**EXERCISE BRIEF**
List each line of the material that contains the string "left". Case counts.

— Begin —

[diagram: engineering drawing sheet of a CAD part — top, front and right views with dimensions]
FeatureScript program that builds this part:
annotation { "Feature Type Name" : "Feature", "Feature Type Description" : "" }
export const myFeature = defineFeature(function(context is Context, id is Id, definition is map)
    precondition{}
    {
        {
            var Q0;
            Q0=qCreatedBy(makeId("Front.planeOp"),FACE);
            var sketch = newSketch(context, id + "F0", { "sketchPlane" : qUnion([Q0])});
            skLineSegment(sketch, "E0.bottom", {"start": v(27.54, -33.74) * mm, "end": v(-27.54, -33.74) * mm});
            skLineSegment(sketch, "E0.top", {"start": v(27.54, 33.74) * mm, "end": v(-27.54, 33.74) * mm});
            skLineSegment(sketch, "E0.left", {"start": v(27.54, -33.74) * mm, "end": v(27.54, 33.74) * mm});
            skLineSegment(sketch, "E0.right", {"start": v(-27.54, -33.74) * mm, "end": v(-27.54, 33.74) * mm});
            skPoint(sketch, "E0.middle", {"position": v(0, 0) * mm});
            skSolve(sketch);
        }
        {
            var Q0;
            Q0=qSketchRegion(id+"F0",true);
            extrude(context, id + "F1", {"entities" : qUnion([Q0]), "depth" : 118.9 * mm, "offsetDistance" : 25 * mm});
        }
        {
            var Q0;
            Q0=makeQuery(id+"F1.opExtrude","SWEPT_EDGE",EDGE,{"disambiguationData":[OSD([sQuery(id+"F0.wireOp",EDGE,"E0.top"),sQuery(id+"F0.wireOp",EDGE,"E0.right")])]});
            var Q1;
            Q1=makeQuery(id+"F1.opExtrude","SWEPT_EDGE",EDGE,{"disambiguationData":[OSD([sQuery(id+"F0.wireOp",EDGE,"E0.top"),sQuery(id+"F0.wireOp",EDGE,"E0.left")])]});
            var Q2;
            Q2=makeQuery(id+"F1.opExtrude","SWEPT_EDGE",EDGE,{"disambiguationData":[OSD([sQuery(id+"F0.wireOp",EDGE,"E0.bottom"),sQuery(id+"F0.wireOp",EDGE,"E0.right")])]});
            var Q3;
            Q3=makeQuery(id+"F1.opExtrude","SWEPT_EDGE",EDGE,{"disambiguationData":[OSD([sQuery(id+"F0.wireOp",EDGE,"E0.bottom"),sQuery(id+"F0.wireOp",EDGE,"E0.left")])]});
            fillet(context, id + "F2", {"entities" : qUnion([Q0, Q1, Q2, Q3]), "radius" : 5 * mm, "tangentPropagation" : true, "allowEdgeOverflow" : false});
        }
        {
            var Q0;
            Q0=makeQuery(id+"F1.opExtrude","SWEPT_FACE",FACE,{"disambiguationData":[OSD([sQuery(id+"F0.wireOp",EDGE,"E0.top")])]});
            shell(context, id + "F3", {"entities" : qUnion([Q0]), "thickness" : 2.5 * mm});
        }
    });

— End —

**RESULT**
            skLineSegment(sketch, "E0.left", {"start": v(27.54, -33.74) * mm, "end": v(27.54, 33.74) * mm});
            Q1=makeQuery(id+"F1.opExtrude","SWEPT_EDGE",EDGE,{"disambiguationData":[OSD([sQuery(id+"F0.wireOp",EDGE,"E0.top"),sQuery(id+"F0.wireOp",EDGE,"E0.left")])]});
            Q3=makeQuery(id+"F1.opExtrude","SWEPT_EDGE",EDGE,{"disambiguationData":[OSD([sQuery(id+"F0.wireOp",EDGE,"E0.bottom"),sQuery(id+"F0.wireOp",EDGE,"E0.left")])]});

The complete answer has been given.